There is no way any faithful reporter of events can capture the essence of Ms Ken Bugul’s performance. Every sentence got the audience laughing and thinking about her comedy-like presentation. She declares in the brochure of the program that “Writing in French does not mean I am French. I use French words but I am not writing in French tongue, because I am not French.”
 
So what beef does she have with the French and their language? During the twenty minutes she was allotted, she spoke her mind on “What is a tongue? What is mother tongue? What are other tongues?” I tell you she gave answers to all those questions but what interested me was her personal story and elaborate gestures. Her daughter born in Congo to a Yoruba father; grew up in Togo, but now lives somewhere in America.
 
The product of Ken Bugul’s womb like the product of her tongue- symbolizes transnationality, diversity, and complexity. She sort of threw a romantic challenge to scholars, who as you know, mask their emotions in public. She moved a brown shawl that sat gingerly on her shoulders and tied it on her head to signify her marital status.
 
To her, women in Senegal, especially those from her Ndoucoumane part, communicate with parts of their dressings. If a woman ties her shawl in a particular way it signifies she is single and welcoming of male advances.  She left the shawl on her head through out the conference inviting the brave to make the move. I was later to learn during the reception held for participants by the Center of African Studies, that none of the men in attendance was brave enough to fall for the open invitation!
 
But beyond her theatrics and light heartedness she slipped in what I think are profound ideas.
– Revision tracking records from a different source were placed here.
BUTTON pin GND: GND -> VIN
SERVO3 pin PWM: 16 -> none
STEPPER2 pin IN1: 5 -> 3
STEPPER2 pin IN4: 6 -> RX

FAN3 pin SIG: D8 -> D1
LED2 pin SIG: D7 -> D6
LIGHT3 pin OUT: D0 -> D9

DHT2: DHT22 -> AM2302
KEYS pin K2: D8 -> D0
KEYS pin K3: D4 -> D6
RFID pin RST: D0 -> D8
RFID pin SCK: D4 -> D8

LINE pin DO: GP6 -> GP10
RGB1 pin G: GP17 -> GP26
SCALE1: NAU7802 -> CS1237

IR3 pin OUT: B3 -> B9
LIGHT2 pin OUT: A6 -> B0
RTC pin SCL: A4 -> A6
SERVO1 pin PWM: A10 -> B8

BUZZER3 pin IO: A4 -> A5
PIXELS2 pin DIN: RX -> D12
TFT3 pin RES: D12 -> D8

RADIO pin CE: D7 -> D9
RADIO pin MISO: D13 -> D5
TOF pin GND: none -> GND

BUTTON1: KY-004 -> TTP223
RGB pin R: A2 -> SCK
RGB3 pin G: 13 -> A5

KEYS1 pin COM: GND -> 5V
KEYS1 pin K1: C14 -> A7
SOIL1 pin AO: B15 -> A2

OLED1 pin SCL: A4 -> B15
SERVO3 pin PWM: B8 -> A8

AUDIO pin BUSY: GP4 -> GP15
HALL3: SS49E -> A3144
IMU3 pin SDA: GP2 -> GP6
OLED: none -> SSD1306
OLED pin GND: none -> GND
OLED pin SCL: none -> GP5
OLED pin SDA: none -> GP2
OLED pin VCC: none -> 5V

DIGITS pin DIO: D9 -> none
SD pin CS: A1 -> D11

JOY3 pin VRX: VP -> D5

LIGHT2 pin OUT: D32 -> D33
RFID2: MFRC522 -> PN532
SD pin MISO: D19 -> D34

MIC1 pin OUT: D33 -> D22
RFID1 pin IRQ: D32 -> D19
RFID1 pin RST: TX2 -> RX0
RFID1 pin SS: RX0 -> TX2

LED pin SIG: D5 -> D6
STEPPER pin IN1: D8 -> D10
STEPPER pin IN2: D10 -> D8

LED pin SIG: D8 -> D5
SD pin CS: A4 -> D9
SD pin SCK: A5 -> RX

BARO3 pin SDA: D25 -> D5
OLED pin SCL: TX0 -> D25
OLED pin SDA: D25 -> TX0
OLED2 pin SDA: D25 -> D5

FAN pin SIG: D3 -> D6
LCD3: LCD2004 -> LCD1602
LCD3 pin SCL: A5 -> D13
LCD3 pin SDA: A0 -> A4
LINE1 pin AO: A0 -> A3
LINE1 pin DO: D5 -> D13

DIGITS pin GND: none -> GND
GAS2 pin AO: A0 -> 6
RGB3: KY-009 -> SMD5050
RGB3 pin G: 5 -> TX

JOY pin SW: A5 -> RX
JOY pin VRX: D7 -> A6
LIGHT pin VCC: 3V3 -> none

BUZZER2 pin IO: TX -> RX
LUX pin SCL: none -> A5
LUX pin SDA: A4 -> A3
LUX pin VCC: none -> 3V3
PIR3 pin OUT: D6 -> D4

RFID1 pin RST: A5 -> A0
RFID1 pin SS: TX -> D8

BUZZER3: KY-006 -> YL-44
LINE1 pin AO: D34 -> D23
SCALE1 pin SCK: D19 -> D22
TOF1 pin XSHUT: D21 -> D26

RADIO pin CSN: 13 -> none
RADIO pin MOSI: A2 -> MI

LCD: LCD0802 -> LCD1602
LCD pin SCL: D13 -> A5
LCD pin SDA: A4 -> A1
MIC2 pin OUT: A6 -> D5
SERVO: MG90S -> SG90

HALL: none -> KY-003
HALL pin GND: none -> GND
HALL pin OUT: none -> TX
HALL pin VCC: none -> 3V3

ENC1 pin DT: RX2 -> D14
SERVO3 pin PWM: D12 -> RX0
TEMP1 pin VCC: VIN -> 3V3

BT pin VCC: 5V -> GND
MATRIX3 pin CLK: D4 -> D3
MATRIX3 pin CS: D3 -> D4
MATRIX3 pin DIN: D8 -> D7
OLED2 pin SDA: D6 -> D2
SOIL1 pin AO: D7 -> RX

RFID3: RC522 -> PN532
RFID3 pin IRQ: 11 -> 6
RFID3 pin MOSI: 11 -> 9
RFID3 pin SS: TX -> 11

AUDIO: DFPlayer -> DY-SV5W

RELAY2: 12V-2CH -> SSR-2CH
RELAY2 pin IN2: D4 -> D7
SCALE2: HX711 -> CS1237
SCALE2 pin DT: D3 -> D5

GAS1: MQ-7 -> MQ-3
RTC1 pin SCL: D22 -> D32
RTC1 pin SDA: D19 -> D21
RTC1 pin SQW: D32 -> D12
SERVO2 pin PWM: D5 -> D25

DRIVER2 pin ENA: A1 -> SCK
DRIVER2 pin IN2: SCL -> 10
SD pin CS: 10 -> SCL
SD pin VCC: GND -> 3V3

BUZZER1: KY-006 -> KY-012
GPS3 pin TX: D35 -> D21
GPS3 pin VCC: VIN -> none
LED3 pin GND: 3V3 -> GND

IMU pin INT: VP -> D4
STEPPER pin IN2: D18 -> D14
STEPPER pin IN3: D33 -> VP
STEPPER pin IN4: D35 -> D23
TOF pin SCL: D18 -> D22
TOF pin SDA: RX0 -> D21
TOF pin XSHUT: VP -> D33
According to her: “Mother tongue is feeling, smells, tones, sounds, and touch. I am not writing in French, but I am writing in my environment, the environment of my birth, of my growth.” You are free to blame my inability to savor her stories of female empowerment because of my incompetence in the French language.
 
As soon as she finished her presentation, and the wide screen announced the presence of the Frank Porter Graham Professor of Africana Studies at the University of North Carolina at Charlotte, I knew a chariot of militancy had arrived for me. So if there was a personal highlight of ‘day one’, it was the opportunity to listen to Professor Tanure Ojaide, the scholar, poet and polyglot, creative writer who writes in Urhobo, pidgin, and English languages. The title of his paper was testimony to his liberty of thought in a highly restrained academic environment filled with conventions and stiffness. “I go siddon look: Dialoguing with my people” was his offering to the mixed audience.
 
To really appreciate Professor Ojaide one must not only be in his physical space but should take flight into his eclectic mental spaces which stretches from Niger Delta to America and back to the African continent. Somewhere during his presentation, we were given new meanings to words like ‘download’ and ‘delete’.
 
Just in case you are in Warri, Nigeria, and you overhear someone include ‘delete’ in his speech, check to make sure that the user of such an innocuous word is not referring to you. Apart from what is means in ordinary English usage it is also a term that connotes elimination. So a person can be deleted and downloaded (buried in ordinary English everyday usage) without much attention.
 
 
Boubacar Diop’s absence did not invalidate his views. His paper written in French was translated and delivered by Abdourahmane Idrissa. At this point, I must own up to my poverty of literary discourse and high level ideas. I must confess that it was Professor Eileen Julien who helped me make sense of the ideas in this paper. According to her, the tone of the paper by Diop, a Senegalese novelist, journalist, and screenwriter, was that of anger. Anger at the colonists and their imposition of tongues on creative writers.
 
According to Diop, there is hope in the horizon since colonially-inherited African literature is fated to perish, and a review of literature in the Senegalese Wolof languages, as well as of actions and organizations geared to developing the written usage of African languages indicate the path of the future.
 
Kole Odutola is a teacher of an African language.